Pipelines in Microsoft Fabric encapsulate a sequence of activities that perform data movement and processing tasks. You can use a pipeline to define data transfer and transformation activities, and orchestrate these activities through control flow activities that manage branching, looping, and other typical processing logic. The graphical pipeline canvas in the Fabric user interface enables you to build complex pipelines with minimal or no coding required.

Core pipeline concepts
Before building pipelines in Microsoft Fabric, you should understand a few core concepts.
Activities
Activities are the executable tasks in a pipeline. You can define a flow of activities by connecting them in a sequence. The outcome of a particular activity (success, failure, or completion) can be used to direct the flow to the next activity in the sequence.
There are two broad categories of activity in a pipeline.
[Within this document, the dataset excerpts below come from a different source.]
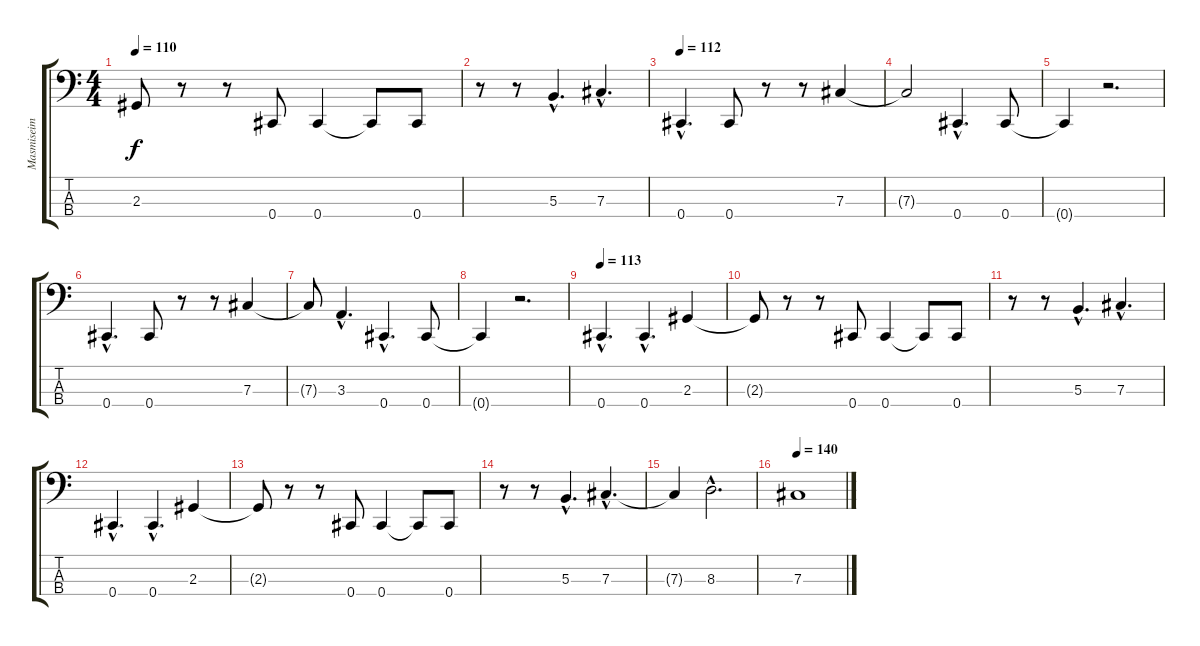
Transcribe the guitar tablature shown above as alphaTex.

\track ("Masmiseim" "Masmiseim") {instrument electricbassfinger}
\staff {score tabs}
\tuning (E2 B1 Gb1 Db1) {hide}
\ts (4 4)
\tempo 110
\clef f4
\ks c
2.3{t}.8{dy f} r.8 r.8 0.4.8 0.4.4 0.4{t}.8 0.4.8 |
r.8 r.8 5.3{hac}.4{d} 7.3{hac}.4{d} |
\tempo 112
0.4{hac}.4{d} 0.4.8 r.8 r.8 7.3.4 |
7.3{t}.2 0.4{hac}.4{d} 0.4.8 |
0.4{t}.4 r.2{d} |
0.4{hac}.4{d} 0.4.8 r.8 r.8 7.3.4 |
7.3{t}.8 3.3{hac}.4{d} 0.4{hac}.4{d} 0.4.8 |
0.4{t}.4 r.2{d} |
\tempo 113
0.4{hac}.4{d} 0.4{hac}.4{d} 2.3.4 |
2.3{t}.8 r.8 r.8 0.4.8 0.4.4 0.4{t}.8 0.4.8 |
r.8 r.8 5.3{hac}.4{d} 7.3{hac}.4{d} |
0.4{hac}.4{d} 0.4{hac}.4{d} 2.3.4 |
2.3{t}.8 r.8 r.8 0.4.8 0.4.4 0.4{t}.8 0.4.8 |
r.8 r.8 5.3{hac}.4{d} 7.3{hac}.4{d} |
7.3{t}.4 8.3{hac}.2{d} |
\tempo 140
7.3.1
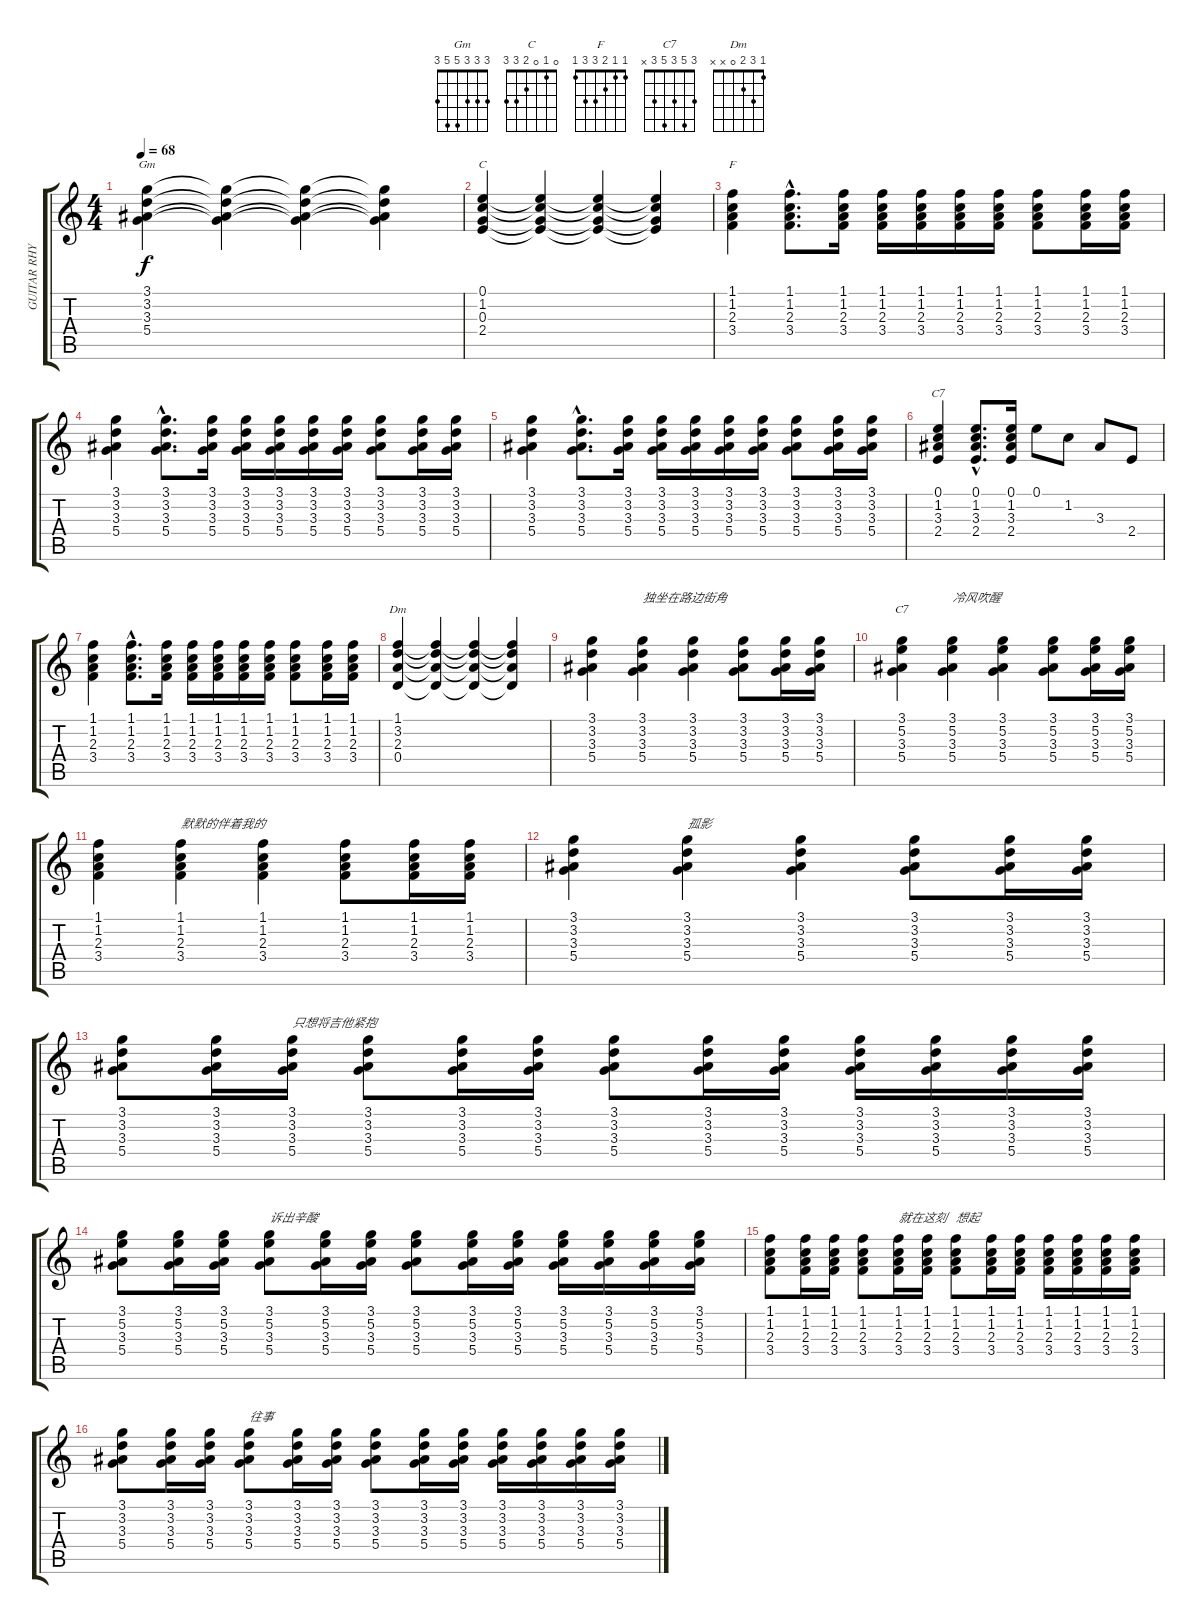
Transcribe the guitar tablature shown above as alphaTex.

\track ("GUITAR RHYTHM" "GUITAR RHY") {instrument acousticguitarsteel}
\staff {score tabs}
\tuning (E4 B3 G3 D3 A2 E2) {hide}
\chord ("Gm" 3 3 3 5 5 3)
\chord ("C" 0 1 0 2 3 3)
\chord ("F" 1 1 2 3 3 1)
\chord ("C7" 0 1 3 2 3 x)
\chord ("Dm" 1 3 2 0 x x)
\chord ("C7" 3 5 3 5 3 x)
\ts (4 4)
\tempo 68
\clef g2
\ks c
(3.1 3.2 3.3 5.4).4{ch "Gm" dy f instrument acousticguitarsteel} (3.1{t} 3.2{t} 3.3{t} 5.4{t}).4 (3.1{t} 3.2{t} 3.3{t} 5.4{t}).4 (3.1{t} 3.2{t} 3.3{t} 5.4{t}).4 |
(0.1 1.2 0.3 2.4).4{ch "C"} (0.1{t} 1.2{t} 0.3{t} 2.4{t}).4 (0.1{t} 1.2{t} 0.3{t} 2.4{t}).4 (0.1{t} 1.2{t} 0.3{t} 2.4{t}).4 |
(1.1 1.2 2.3 3.4).4{ch "F"} (1.1{hac} 1.2{hac} 2.3{hac} 3.4{hac}).8{d} (1.1 1.2 2.3 3.4).16 (1.1 1.2 2.3 3.4).16 (1.1 1.2 2.3 3.4).16 (1.1 1.2 2.3 3.4).16 (1.1 1.2 2.3 3.4).16 (1.1 1.2 2.3 3.4).8 (1.1 1.2 2.3 3.4).16 (1.1 1.2 2.3 3.4).16 |
(3.1 3.2 3.3 5.4).4 (3.1{hac} 3.2{hac} 3.3{hac} 5.4{hac}).8{d} (3.1 3.2 3.3 5.4).16 (3.1 3.2 3.3 5.4).16 (3.1 3.2 3.3 5.4).16 (3.1 3.2 3.3 5.4).16 (3.1 3.2 3.3 5.4).16 (3.1 3.2 3.3 5.4).8 (3.1 3.2 3.3 5.4).16 (3.1 3.2 3.3 5.4).16 |
(3.1 3.2 3.3 5.4).4 (3.1{hac} 3.2{hac} 3.3{hac} 5.4{hac}).8{d} (3.1 3.2 3.3 5.4).16 (3.1 3.2 3.3 5.4).16 (3.1 3.2 3.3 5.4).16 (3.1 3.2 3.3 5.4).16 (3.1 3.2 3.3 5.4).16 (3.1 3.2 3.3 5.4).8 (3.1 3.2 3.3 5.4).16 (3.1 3.2 3.3 5.4).16 |
(0.1 1.2 3.3 2.4).4{ch "C7"} (0.1{hac} 1.2{hac} 3.3{hac} 2.4{hac}).8{d} (0.1 1.2 3.3 2.4).16 0.1.8 1.2.8 3.3.8 2.4.8 |
(1.1 1.2 2.3 3.4).4 (1.1{hac} 1.2{hac} 2.3{hac} 3.4{hac}).8{d} (1.1 1.2 2.3 3.4).16 (1.1 1.2 2.3 3.4).16 (1.1 1.2 2.3 3.4).16 (1.1 1.2 2.3 3.4).16 (1.1 1.2 2.3 3.4).16 (1.1 1.2 2.3 3.4).8 (1.1 1.2 2.3 3.4).16 (1.1 1.2 2.3 3.4).16 |
(1.1 3.2 2.3 0.4).4{ch "Dm"} (1.1{t} 3.2{t} 2.3{t} 0.4{t}).4 (1.1{t} 3.2{t} 2.3{t} 0.4{t}).4 (1.1{t} 3.2{t} 2.3{t} 0.4{t}).4 |
(3.1 3.2 3.3 5.4).4 (3.1 3.2 3.3 5.4).4{txt "独坐在路边街角"} (3.1 3.2 3.3 5.4).4 (3.1 3.2 3.3 5.4).8 (3.1 3.2 3.3 5.4).16 (3.1 3.2 3.3 5.4).16 |
(3.1 5.2 3.3 5.4).4{ch "C7"} (3.1 5.2 3.3 5.4).4{txt "冷风吹醒"} (3.1 5.2 3.3 5.4).4 (3.1 5.2 3.3 5.4).8 (3.1 5.2 3.3 5.4).16 (3.1 5.2 3.3 5.4).16 |
(1.1 1.2 2.3 3.4).4 (1.1 1.2 2.3 3.4).4{txt "默默的伴着我的"} (1.1 1.2 2.3 3.4).4 (1.1 1.2 2.3 3.4).8 (1.1 1.2 2.3 3.4).16 (1.1 1.2 2.3 3.4).16 |
(3.1 3.2 3.3 5.4).4 (3.1 3.2 3.3 5.4).4{txt "孤影"} (3.1 3.2 3.3 5.4).4 (3.1 3.2 3.3 5.4).8 (3.1 3.2 3.3 5.4).16 (3.1 3.2 3.3 5.4).16 |
(3.1 3.2 3.3 5.4).8 (3.1 3.2 3.3 5.4).16 (3.1 3.2 3.3 5.4).16{txt "只想将吉他紧抱"} (3.1 3.2 3.3 5.4).8 (3.1 3.2 3.3 5.4).16 (3.1 3.2 3.3 5.4).16 (3.1 3.2 3.3 5.4).8 (3.1 3.2 3.3 5.4).16 (3.1 3.2 3.3 5.4).16 (3.1 3.2 3.3 5.4).16 (3.1 3.2 3.3 5.4).16 (3.1 3.2 3.3 5.4).16 (3.1 3.2 3.3 5.4).16 |
(3.1 5.2 3.3 5.4).8 (3.1 5.2 3.3 5.4).16 (3.1 5.2 3.3 5.4).16 (3.1 5.2 3.3 5.4).8{txt "诉出辛酸"} (3.1 5.2 3.3 5.4).16 (3.1 5.2 3.3 5.4).16 (3.1 5.2 3.3 5.4).8 (3.1 5.2 3.3 5.4).16 (3.1 5.2 3.3 5.4).16 (3.1 5.2 3.3 5.4).16 (3.1 5.2 3.3 5.4).16 (3.1 5.2 3.3 5.4).16 (3.1 5.2 3.3 5.4).16 |
(1.1 1.2 2.3 3.4).8 (1.1 1.2 2.3 3.4).16 (1.1 1.2 2.3 3.4).16 (1.1 1.2 2.3 3.4).8 (1.1 1.2 2.3 3.4).16{txt "就在这刻   想起"} (1.1 1.2 2.3 3.4).16 (1.1 1.2 2.3 3.4).8 (1.1 1.2 2.3 3.4).16 (1.1 1.2 2.3 3.4).16 (1.1 1.2 2.3 3.4).16 (1.1 1.2 2.3 3.4).16 (1.1 1.2 2.3 3.4).16 (1.1 1.2 2.3 3.4).16 |
(3.1 3.2 3.3 5.4).8 (3.1 3.2 3.3 5.4).16 (3.1 3.2 3.3 5.4).16 (3.1 3.2 3.3 5.4).8{txt "往事"} (3.1 3.2 3.3 5.4).16 (3.1 3.2 3.3 5.4).16 (3.1 3.2 3.3 5.4).8 (3.1 3.2 3.3 5.4).16 (3.1 3.2 3.3 5.4).16 (3.1 3.2 3.3 5.4).16 (3.1 3.2 3.3 5.4).16 (3.1 3.2 3.3 5.4).16 (3.1 3.2 3.3 5.4).16
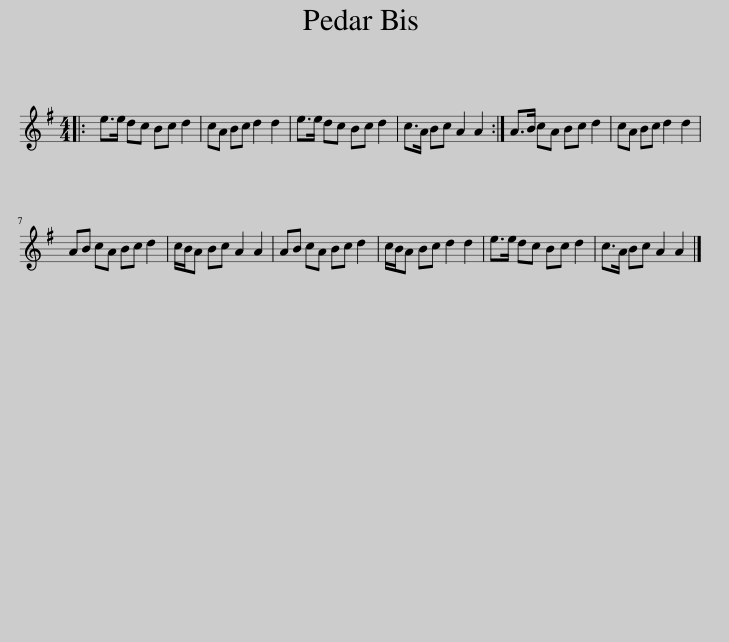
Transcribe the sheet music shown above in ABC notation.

X:1
L:1/8
M:4/4
I:linebreak $
K:G
V:1 treble
V:1
|: e>e dc Bc d2 | cA Bc d2 d2 | e>e dc Bc d2 | c>A Bc A2 A2 :| A>B cA Bc d2 | %5
 cA Bc d2 d2 |$ AB cA Bc d2 | c/B/A Bc A2 A2 | AB cA Bc d2 | c/B/A Bc d2 d2 | %10
 e>e dc Bc d2 | c>A Bc A2 A2 |] %12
- Data transformation activities – activities that encapsulate data transfer operations, including simple Copy Data activities that extract data from a source and load it to a destination, and more complex Data Flow activities that encapsulate dataflows (Gen2) that apply transformations to the data as it is transferred. Other data transformation activities include Notebook activities to run a Spark notebook, Stored procedure activities to run SQL code, Delete data activities to delete existing data, and others. In OneLake, you can configure the destination to a lakehouse, warehouse, SQL database, or other options.
- Control flow activities – activities that you can use to implement loops, conditional branching, or manage variable and parameter values. The wide range of control flow activities enables you to implement complex pipeline logic to orchestrate data ingestion and transformation flow.